So a bunch of us down in Dallas spent the weekend, and Monday, stampeding around the city with clipboards and registering the electorate to vote. We went to traditionally Democratic parts of the city and hit the malls, hit the retail stores, hit the groceries, the Texas Workforce Commission. We got thrown out of several retail locations due to the company's non-soliciation party, but they were all very nice, and we'd just move on. By Monday we were trading stories of where we got thrown out of. Three different batches of voter registrars had gone to the
same store and gotten thrown out on the same day... but not before they'd registered about 15 or 20 voters each. :)

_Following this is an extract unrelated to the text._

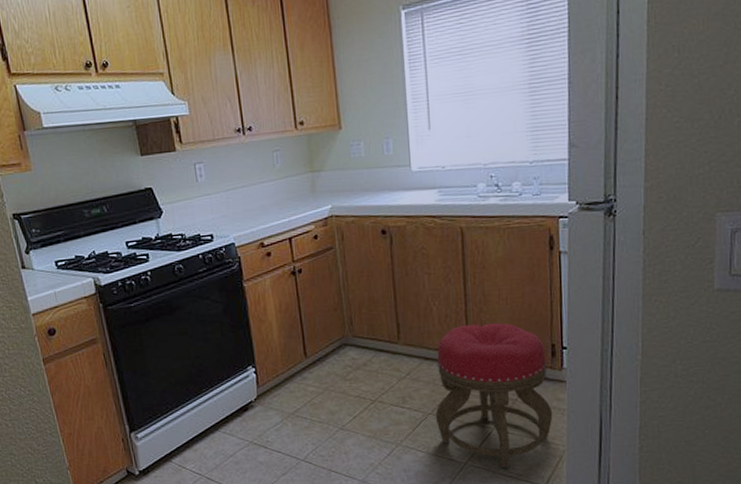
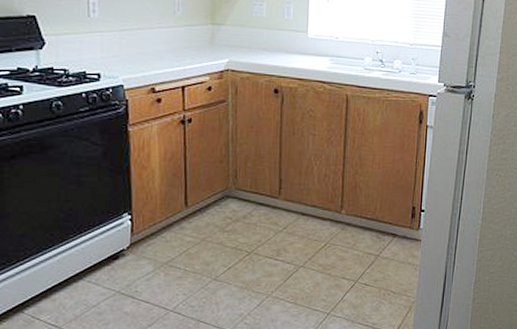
stool: present [435,322,553,469] -> none [306,184,408,318]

On Monday, we had gotten permission to set up downstairs from the main elections office. So we were able to take a lot of the load off of them. There were four of us downstairs registering voters and we were busy throughout the day. We got the easy ones and sent the hard ones upstairs to register. Due to our staffing, lines were short. At one point we probably had 10 people in the lobby with clipboards filling out forms.
We gave up counting, although we tried to keep as much of the info on the newly registered voters as we could, for GOTV. We also don't know how many were D and how many were R, as Texas does not require you to state party affiliation when you register to vote, and we were usually trying to be nonpartisan so as to fly under the radar. However, I can't help but think, based on the way we targeted Democratic areas, that we did pretty well.
About 5 or 6 p.m. on Monday, all of the registrars started to head over to a local pub to relax. We had previously gotten the word from the elections office that deputy registrars could register voters on the hand-carry forms up until midnight, and the mail-in forms had to be postmarked Oct. 4. We were hoping to do some more voter reg at the pub. Then one of the registrars headed down to the Main Post Office to drop off some mail-in forms and called and told us that the place was HOPPING.
So a bunch of us got off of our comfy seats and headed down there. When we got there we just said, OH WOW. It looked like April 15th. The place was mobbed. The parking lot was FULL. The postal cop told us, "I've never seen anything like this!"
A post office official told us that the last postmark was supposed to be at 8 but they were holding it open til 9 as a courtesy. We started registering Dallas county people on the hand-carry forms and directing others to white cards and to the special bin where the white voter reg mailers needed to go. We probably had 5 registrars down there at one point and I think we collected at least 100 green cards. We kept waiting to be kicked out or for the PO to tell us that they were closing the voter reg bin... but neither ever happened. We even registered several postal workers and cops.
They held the postmark open all the way up until midnight. YAY POST OFFICE! At 11:55 we had three people, one filling out white card, two green cards, and as the guy was trying to wheel the bin away we were like, "Wait, one more!"
It was an absolutely FANTASTIC way to end the voter reg madness marathon.